I'm not that person anymore. But I meet so many young women who are still stuck halfway through their transformation; at this point, they are aching and tired and lost, and do not know yet how to move forward. One of the common things they all think is that they are alone in this. And I just want to tell you out there: you are not alone. You are not crazy. You are not a bad person for setting new boundaries. You are transforming, and it's painful.
It was actually really fulfilling to look back at this list and realise how many things I had ticked off this list, and to reflect on how far I have come on my own personal journey. So many of the young women in my team have never seen me as anyone other than the confident public speaker who is calm, assertive, and who helps steer them through difficulties and confusing times. But a good half of the things on my list were attributes of a woman who is self-possessed and confident in her own skin, because I wasn't.

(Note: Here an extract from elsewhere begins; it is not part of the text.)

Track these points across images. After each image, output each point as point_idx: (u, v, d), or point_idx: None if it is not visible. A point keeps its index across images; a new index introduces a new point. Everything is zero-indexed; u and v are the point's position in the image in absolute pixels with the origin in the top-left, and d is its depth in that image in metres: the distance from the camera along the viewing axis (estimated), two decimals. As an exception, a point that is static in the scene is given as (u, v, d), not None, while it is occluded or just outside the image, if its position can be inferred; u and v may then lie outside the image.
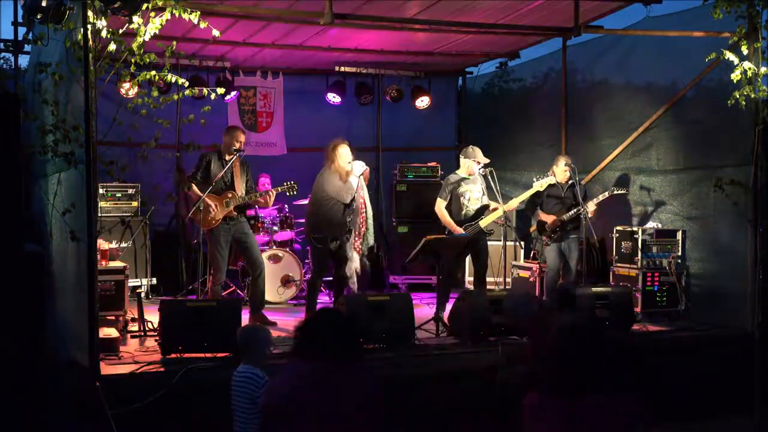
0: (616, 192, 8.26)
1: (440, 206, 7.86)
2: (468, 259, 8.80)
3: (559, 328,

Today I am confident to speak in public, and I don't freeze up trying to talk to others or make new friends. I can make myself heard; I can even command a room if needful, but I now know that one of my greatest strengths is in quality, one-on-one mentoring where I can give someone my full attention and they can feel safe, heard, and supported, but also challenged to grow.
I set those difficult personal boundaries and learnt how to reinforce them, and to say "No" if it wasn't something I was willing or able to take on. And in doing so I became less overloaded and managed to improve my interpersonal relationships including the one with my partner. I also did travel extensively by myself, went to Japan, got a job, got promoted, left a job, left the corporate world entirely and decided to build my own business. In the process of doing so, the languages started to matter less and less until they fell off my list entirely, because it turned out I didn't need them to feel I had accomplished something in my life and I took on other challenges I was passionate about instead.
I did lose the weight in time for my wedding in 2011, getting down to 57kg. But my focus since then has been on managing my health and feeling as strong and as energetic as is possible given physical limitations, and accepting those limitations as part of my life. I haven't gone totally organic because I know better now than to think that is the pathway to true health, but I have become flexitarian in my dietary approach whilst still enjoying food as it is one of my passions.
There is a lot involved in a personal transformation journey, but a few important things to note are:
- Give yourself space and permission to change, knowing that the journey will be tough, but oh-so-worth-it in the end.
- Remember to stop and reflect, and appreciate the small changes that you have carried out. Don't look at how far you are from your goals, but instead of far you have moved from the starting line.
- Find a mentor, and find your peers, because change is uncomfortable and messy and you will need people who can guide you, but also people you can just cry with. And remember: when you have the capacity, help someone else on your way.
May 2022 be the year you achieve something for yourself that makes you radiate joy!
And if not, just pat yourself on the back; reflect, reposition and start anew.